Why do you need example code of this specifically? Just find a library that allows you to download files from URL's, (e.g. curl, etc.) and gives an error when they are not present, and then use that to perform the exact thing you want to do. It's literally a ten-line piece of code and a ten-minute search on Google. If you can't find something that works yourself (or could be made to work), it makes me wonder what on EARTH you would ever write that I would subject myself to such copy-protection for.

But any such idea will be immediately bypassed by anybody with even half a brain within seconds, and just make people hate your software, to be honest.

What if your website goes down? What if you forget to renew the domain? What if the website is filtered or blocked accidentally by the company who bought the software? What if the Internet connection goes off and the company can't run your software? What if you get someone running thousands of copies of the software (which isn't taken account of by your system AND would flood your website if anyone did it)? What if you code it badly and it just doesn't work?

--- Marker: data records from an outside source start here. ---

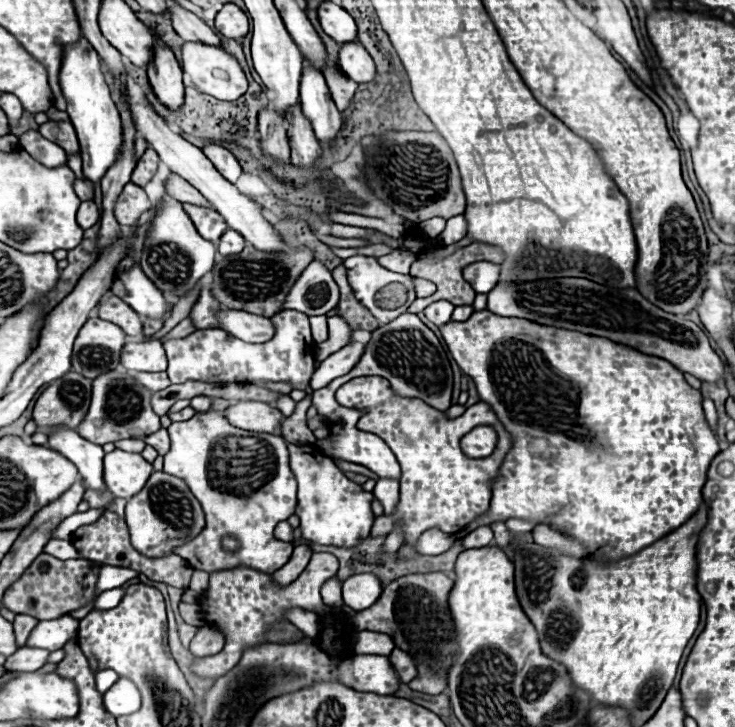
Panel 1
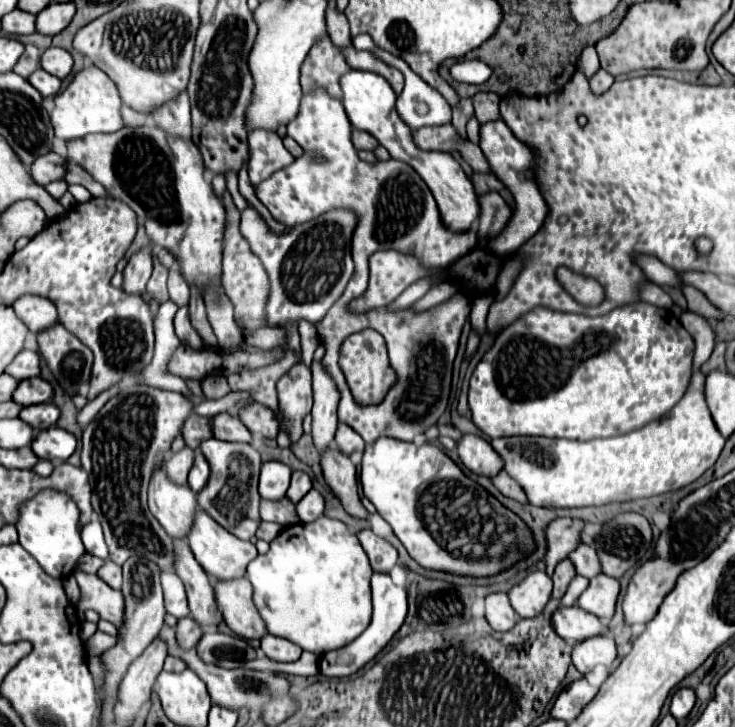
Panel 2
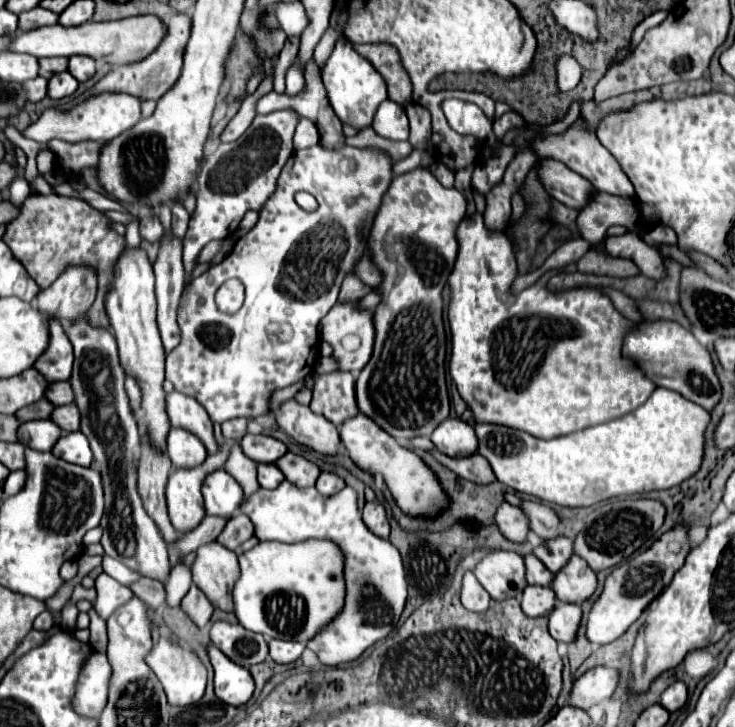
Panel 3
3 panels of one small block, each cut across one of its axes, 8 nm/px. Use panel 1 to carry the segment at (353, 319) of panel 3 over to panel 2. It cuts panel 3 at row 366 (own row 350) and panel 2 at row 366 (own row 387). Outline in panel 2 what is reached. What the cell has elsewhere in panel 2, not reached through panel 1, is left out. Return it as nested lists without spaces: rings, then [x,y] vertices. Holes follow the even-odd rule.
[[[322,360],[312,362],[312,388],[314,388],[314,408],[312,408],[312,438],[314,446],[322,452],[334,440],[334,428],[338,424],[338,402],[340,390],[334,378],[324,368]]]

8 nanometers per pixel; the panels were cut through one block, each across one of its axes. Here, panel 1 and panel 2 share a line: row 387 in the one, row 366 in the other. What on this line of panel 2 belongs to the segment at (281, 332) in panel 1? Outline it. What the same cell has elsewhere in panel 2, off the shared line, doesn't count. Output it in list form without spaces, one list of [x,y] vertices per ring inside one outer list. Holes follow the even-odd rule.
[[[306,364],[292,366],[278,380],[278,402],[284,418],[288,420],[290,436],[298,440],[302,436],[302,418],[312,408],[312,376]]]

I am writing a game at the moment, which I intend to push for professional distribution of. As part of that, I wrote my own copy protection mechanism based on DNS records and X.509 certificate verification (including individual revocation of client certificates, licence expiry etc.). To be honest, I don't see it ever being used or implemented but it was a fun thing to code and took less than 24 hours to complete. It's really not that hard to do a decent job of it, but I know - even being the person that wrote it and designed that part specifically to make it difficult to work around - that someone with a modicum of experience and debugging tools would work around it in minutes if they were determined to.

I work in schools and, being a programmer on the side, I'm often asked to work around programs that try things like this. I've seen everything from online activation, to key generation dependent on system MAC addresses, to license verification done by hidden bytes in hidden sectors on a special master floppy disk that you HAVE to use to license computers individually (and how many computers even have a floppy drive any more?), to specialised expensive dongles by top-name companies. Every single one of them was worked around in an afternoon (but we never did, nor wanted to do, anything that breached the actual license we'd bought - just working around crappy copy protection that stopped us doing perfectly legitimate things, like work when the Internet goes off, or work when the floppy dies and the company does NOT send replacements). Literally, not one copy protection, mainstream nor unique customised handmade code, lasted longer than an afternoon without being able to be cracked so we could get rid of the restrictions. And every single one of them, we complained to the manufacturer and found alternatives when they were uncooperative.

Think what you are trying to achieve with this copy protection, and the impact it would have on your customers image of you should it go wrong. Because you're likely to do a lot more damage than anything else, and for little gain, and I assure you nothing you write will be "uncrackable" (hell, most of the professional stuff barely lasts a week before it's cracked!) by anybody who was determined to work around it. And if you can't even work out how to do it in five minutes of thinking and a quick Google, I'd be shocked if the code you end up with ever worked as intended.

But, most of all, if you think your code would be valued that much that people would tolerate such horrendous and amateur copy protection, I really think you're kidding yourself.